* _TRY IT_
For the records below, print the lines from the line with "Änderungen können vom" through the line with "Wir empfehlen, dass" exactly as written; include both end lines and exclude the rest.
※
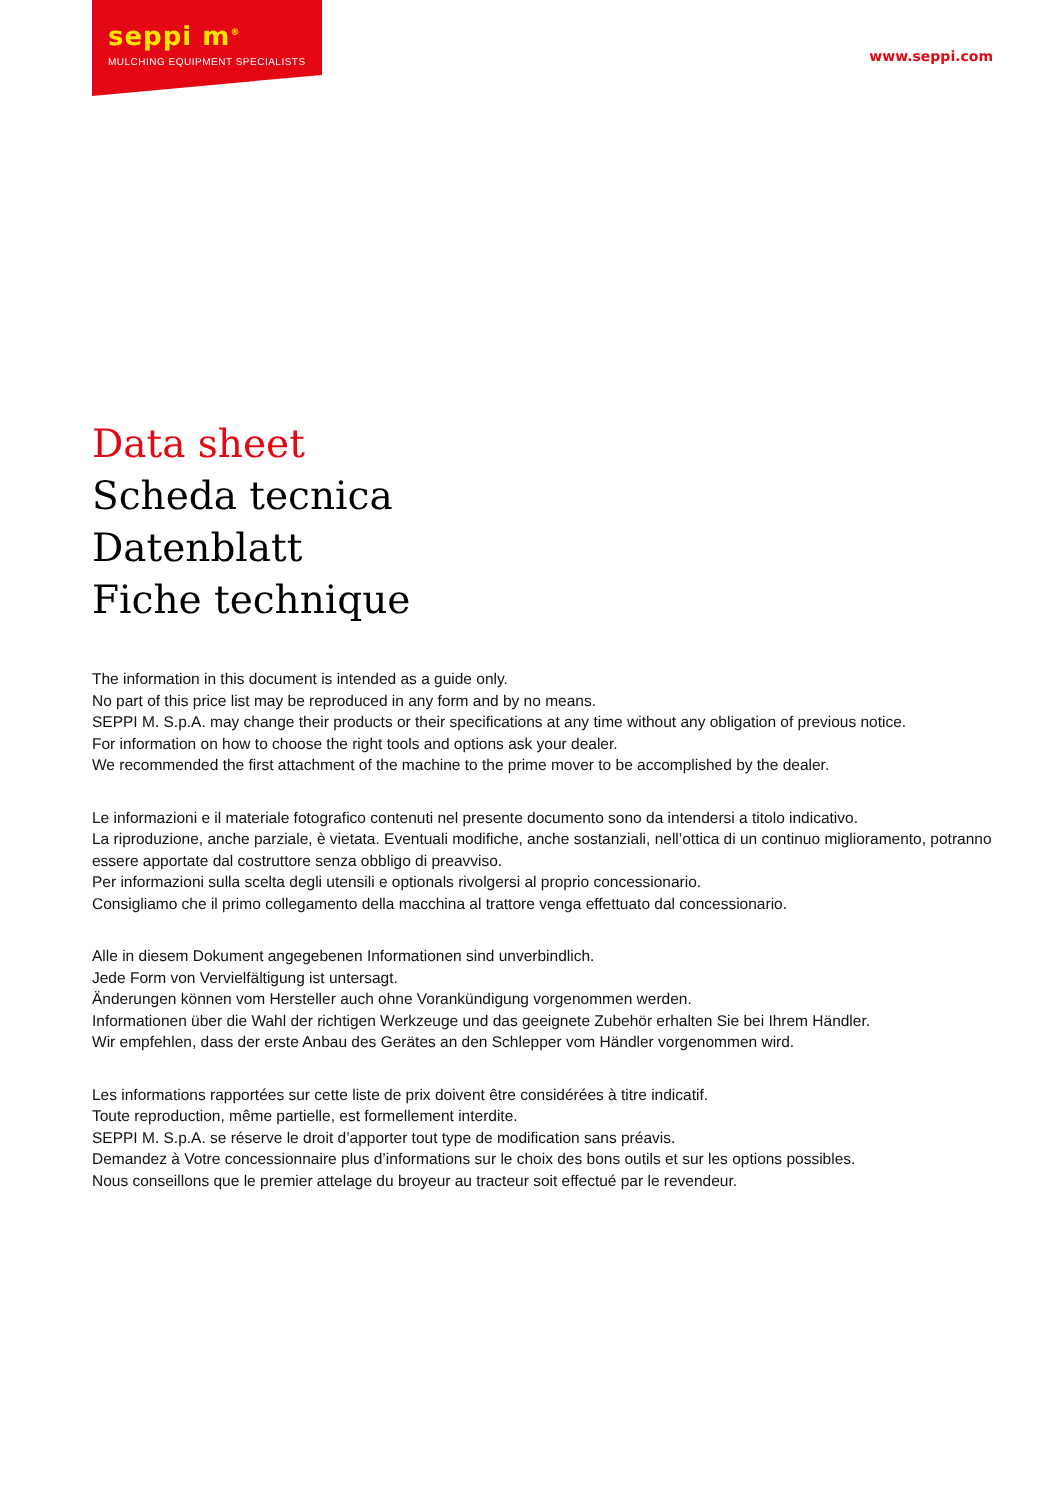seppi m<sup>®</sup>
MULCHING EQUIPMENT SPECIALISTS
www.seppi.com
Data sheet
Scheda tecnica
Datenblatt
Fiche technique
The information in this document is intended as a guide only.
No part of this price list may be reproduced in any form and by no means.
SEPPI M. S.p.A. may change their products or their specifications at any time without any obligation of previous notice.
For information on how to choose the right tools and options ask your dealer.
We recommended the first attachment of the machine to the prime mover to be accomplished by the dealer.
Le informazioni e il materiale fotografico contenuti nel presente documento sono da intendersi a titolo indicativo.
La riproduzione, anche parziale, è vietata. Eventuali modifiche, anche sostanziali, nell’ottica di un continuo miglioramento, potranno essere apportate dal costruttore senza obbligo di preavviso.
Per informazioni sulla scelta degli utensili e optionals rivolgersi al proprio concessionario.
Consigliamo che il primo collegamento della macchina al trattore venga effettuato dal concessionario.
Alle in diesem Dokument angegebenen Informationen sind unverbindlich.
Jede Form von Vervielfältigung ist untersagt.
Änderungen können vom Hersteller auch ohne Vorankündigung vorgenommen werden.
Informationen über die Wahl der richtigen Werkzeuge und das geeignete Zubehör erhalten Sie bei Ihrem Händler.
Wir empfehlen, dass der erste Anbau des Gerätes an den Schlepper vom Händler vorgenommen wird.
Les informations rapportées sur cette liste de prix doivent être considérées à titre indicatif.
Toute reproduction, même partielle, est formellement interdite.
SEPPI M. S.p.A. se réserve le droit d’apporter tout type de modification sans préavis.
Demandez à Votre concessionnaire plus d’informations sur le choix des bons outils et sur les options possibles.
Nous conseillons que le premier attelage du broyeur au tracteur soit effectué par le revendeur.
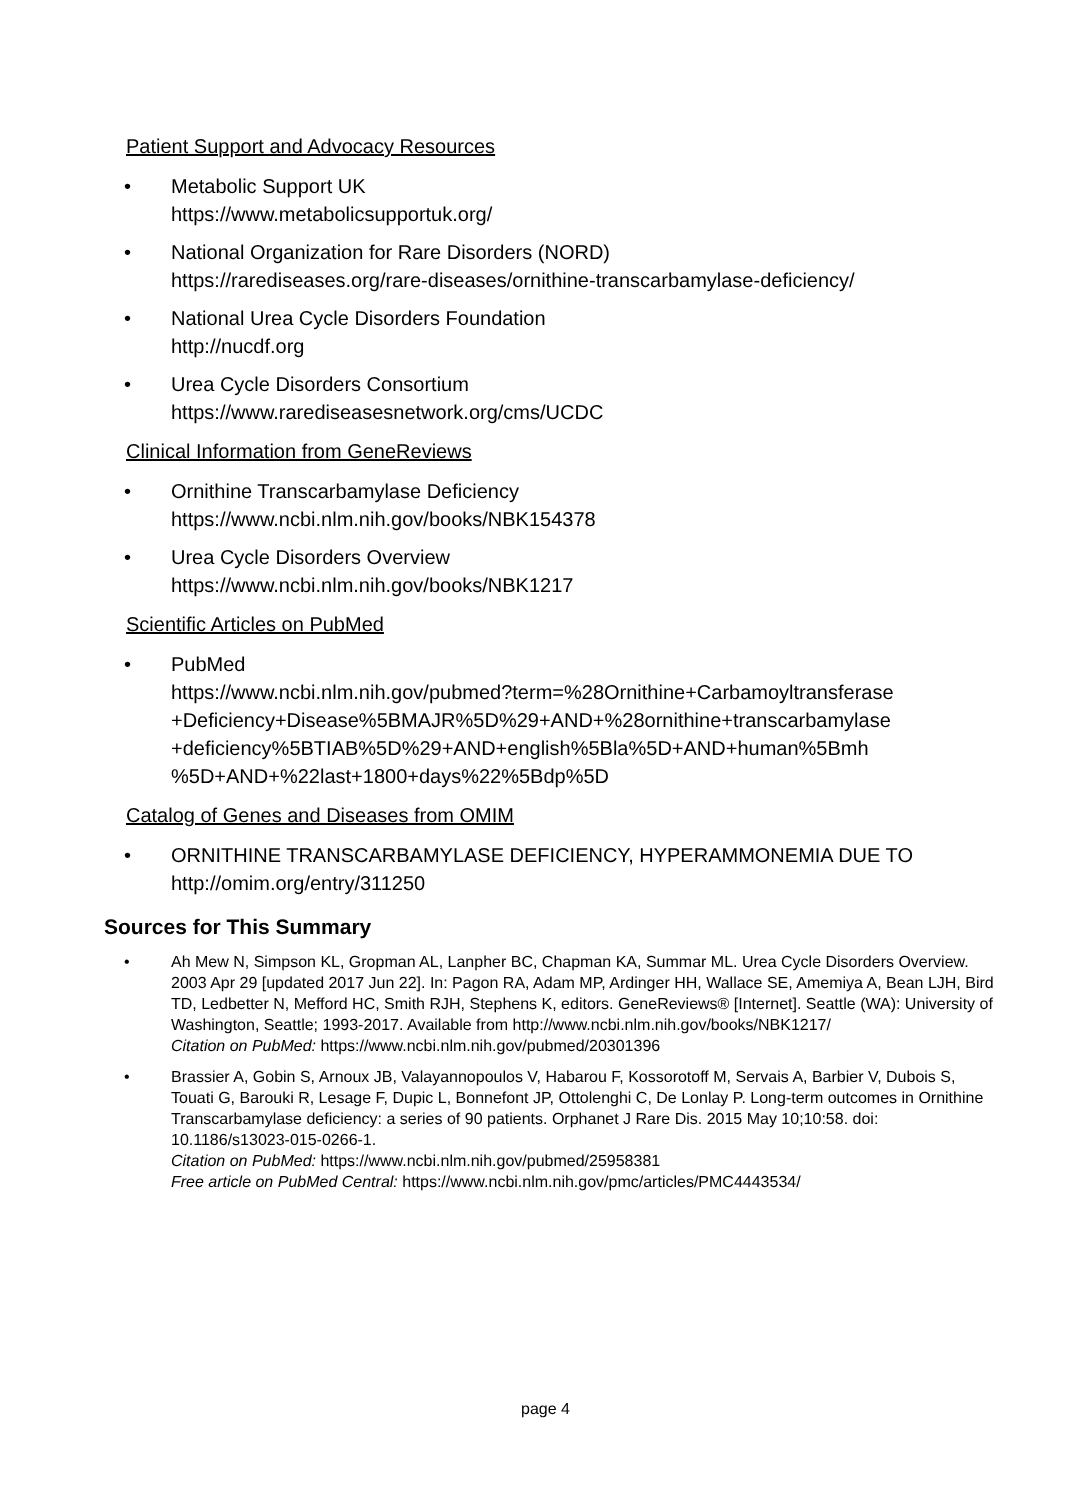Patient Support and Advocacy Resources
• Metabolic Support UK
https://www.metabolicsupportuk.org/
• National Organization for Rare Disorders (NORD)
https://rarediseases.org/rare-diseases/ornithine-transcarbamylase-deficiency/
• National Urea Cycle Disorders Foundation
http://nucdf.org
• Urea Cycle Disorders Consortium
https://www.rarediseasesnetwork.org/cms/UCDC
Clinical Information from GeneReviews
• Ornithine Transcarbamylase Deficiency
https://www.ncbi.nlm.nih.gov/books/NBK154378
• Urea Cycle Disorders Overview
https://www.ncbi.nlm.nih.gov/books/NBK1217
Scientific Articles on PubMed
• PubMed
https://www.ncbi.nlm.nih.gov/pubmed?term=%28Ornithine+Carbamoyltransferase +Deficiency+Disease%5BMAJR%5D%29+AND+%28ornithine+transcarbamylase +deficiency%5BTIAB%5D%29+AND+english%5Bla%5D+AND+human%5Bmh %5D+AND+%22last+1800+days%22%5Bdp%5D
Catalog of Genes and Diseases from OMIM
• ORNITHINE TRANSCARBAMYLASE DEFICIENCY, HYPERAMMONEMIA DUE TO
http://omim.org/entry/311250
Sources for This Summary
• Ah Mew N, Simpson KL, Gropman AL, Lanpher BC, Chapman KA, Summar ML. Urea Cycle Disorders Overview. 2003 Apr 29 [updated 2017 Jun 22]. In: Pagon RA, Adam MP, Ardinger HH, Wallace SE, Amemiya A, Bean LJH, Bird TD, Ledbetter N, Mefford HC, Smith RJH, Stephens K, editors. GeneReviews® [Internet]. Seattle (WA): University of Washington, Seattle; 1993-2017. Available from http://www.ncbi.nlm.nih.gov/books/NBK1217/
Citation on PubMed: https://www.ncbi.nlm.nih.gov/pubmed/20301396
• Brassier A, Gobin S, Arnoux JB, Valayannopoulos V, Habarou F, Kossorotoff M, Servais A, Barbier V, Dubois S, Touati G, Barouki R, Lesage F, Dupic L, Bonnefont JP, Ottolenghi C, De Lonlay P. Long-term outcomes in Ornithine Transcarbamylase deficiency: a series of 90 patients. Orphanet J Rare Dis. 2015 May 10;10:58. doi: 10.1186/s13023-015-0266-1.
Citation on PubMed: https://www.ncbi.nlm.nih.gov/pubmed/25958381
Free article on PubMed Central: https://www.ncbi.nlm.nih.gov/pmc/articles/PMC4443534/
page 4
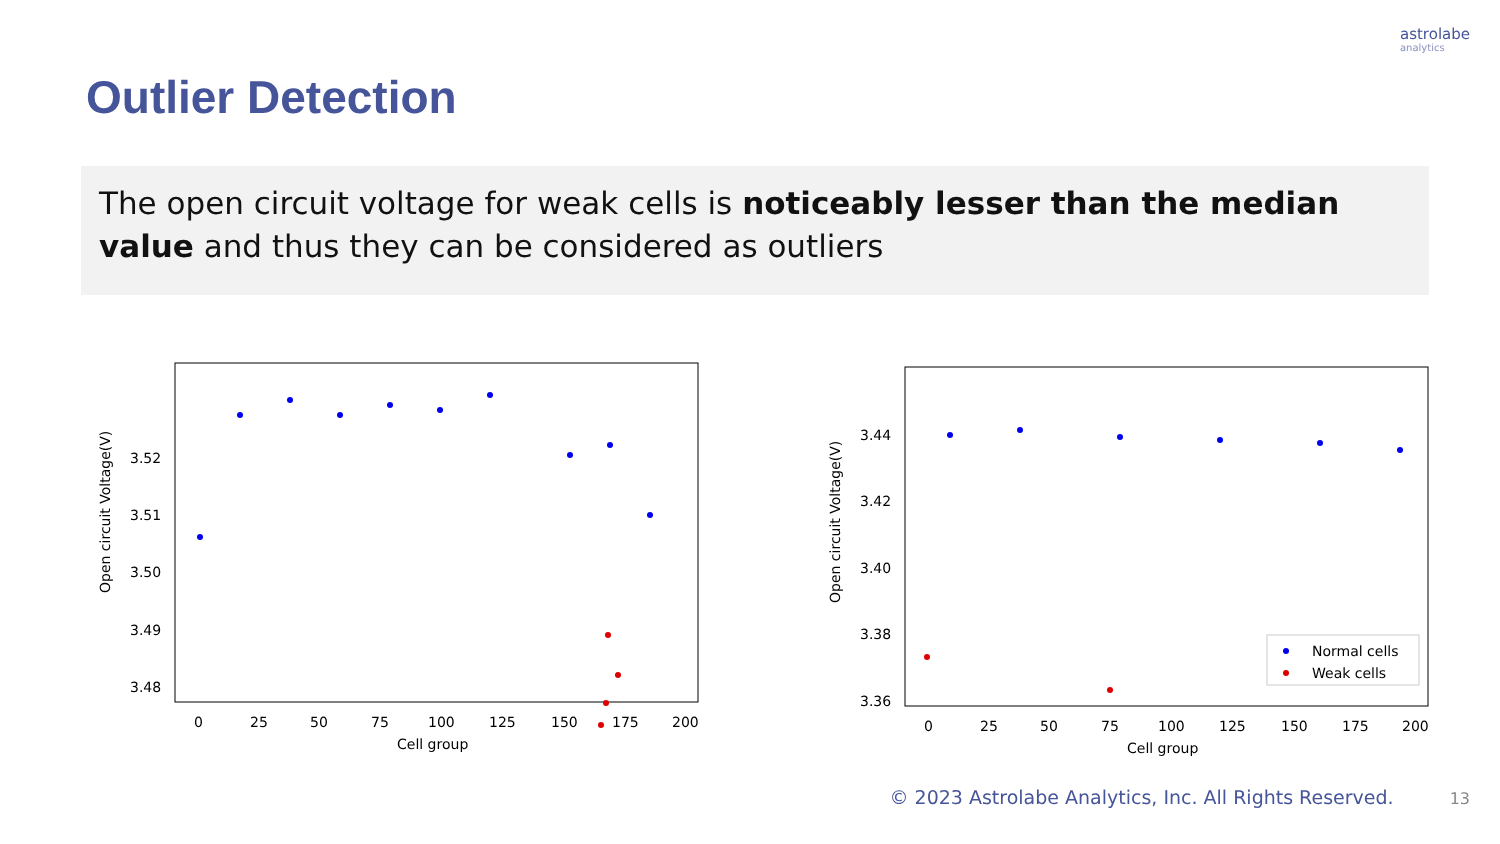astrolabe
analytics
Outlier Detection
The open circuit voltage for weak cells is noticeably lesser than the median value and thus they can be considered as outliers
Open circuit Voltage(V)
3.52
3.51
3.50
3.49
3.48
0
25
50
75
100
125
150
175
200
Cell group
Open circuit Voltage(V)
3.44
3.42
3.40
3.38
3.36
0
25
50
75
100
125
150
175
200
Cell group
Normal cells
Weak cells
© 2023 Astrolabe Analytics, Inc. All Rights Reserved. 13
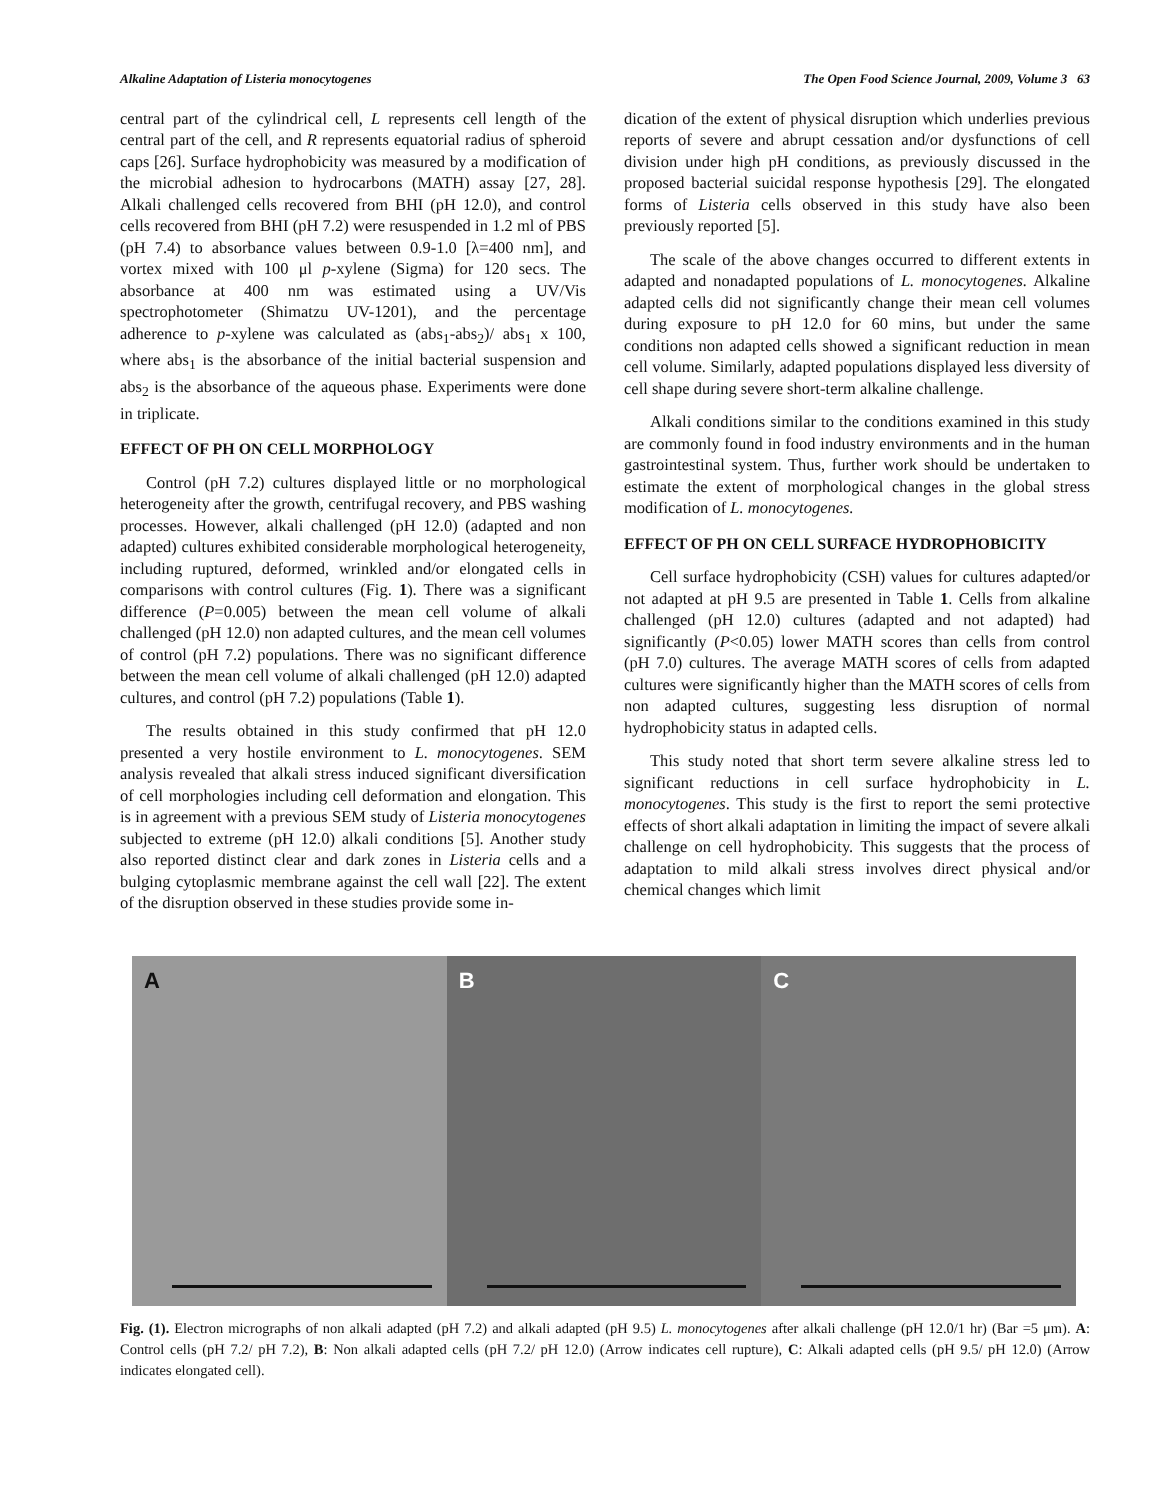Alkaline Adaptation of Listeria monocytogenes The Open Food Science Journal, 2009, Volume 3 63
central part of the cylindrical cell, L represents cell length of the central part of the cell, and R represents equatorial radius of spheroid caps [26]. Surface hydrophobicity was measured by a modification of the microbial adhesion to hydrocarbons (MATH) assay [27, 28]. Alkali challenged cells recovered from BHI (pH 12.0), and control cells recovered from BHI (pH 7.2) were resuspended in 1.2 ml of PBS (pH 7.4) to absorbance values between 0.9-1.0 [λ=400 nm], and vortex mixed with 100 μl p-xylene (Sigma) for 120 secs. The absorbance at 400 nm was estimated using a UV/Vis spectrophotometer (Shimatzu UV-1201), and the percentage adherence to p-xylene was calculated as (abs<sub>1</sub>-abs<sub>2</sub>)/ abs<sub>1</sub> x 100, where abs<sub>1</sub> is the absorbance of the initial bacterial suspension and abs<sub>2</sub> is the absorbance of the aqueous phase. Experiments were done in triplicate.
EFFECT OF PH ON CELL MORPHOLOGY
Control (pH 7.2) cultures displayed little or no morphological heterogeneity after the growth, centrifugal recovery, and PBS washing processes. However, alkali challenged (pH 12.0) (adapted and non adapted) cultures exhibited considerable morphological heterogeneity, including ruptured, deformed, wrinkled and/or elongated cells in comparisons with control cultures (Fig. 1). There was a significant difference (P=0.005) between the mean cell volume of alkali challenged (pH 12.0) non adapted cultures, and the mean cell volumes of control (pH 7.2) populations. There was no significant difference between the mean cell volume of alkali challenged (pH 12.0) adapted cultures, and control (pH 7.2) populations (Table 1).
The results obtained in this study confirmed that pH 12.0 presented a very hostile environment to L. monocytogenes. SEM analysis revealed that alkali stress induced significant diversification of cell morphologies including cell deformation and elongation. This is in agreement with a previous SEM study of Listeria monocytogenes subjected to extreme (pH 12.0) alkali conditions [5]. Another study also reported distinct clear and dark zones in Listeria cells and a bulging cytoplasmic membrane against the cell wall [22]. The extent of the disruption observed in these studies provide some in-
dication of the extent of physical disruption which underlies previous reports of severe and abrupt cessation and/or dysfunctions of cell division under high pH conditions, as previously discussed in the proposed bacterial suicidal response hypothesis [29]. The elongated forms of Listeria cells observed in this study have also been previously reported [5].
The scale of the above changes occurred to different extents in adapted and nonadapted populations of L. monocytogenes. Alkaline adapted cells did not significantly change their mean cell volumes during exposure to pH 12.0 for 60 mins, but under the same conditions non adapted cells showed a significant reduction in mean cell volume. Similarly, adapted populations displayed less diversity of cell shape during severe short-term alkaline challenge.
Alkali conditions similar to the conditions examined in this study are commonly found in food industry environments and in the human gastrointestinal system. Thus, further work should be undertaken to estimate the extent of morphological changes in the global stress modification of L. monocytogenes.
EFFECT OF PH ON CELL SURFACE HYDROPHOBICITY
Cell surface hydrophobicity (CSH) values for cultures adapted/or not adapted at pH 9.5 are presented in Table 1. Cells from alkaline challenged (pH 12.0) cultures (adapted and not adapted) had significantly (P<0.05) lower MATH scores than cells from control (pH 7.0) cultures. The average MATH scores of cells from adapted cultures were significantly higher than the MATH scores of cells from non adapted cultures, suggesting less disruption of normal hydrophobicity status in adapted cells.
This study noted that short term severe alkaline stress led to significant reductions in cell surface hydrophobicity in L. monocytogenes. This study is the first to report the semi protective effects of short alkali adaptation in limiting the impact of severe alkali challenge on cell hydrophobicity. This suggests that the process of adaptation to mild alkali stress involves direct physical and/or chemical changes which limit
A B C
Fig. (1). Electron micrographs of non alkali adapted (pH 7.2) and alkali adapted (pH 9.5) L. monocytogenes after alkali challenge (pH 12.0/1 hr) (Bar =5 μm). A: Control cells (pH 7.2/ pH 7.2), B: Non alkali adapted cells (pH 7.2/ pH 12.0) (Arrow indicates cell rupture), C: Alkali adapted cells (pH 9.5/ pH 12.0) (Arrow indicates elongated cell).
※
* _COMPLETED EXERCISE_
Änderungen können vom Hersteller auch ohne Vorankündigung vorgenommen werden.
Informationen über die Wahl der richtigen Werkzeuge und das geeignete Zubehör erhalten Sie bei Ihrem Händler.
Wir empfehlen, dass der erste Anbau des Gerätes an den Schlepper vom Händler vorgenommen wird.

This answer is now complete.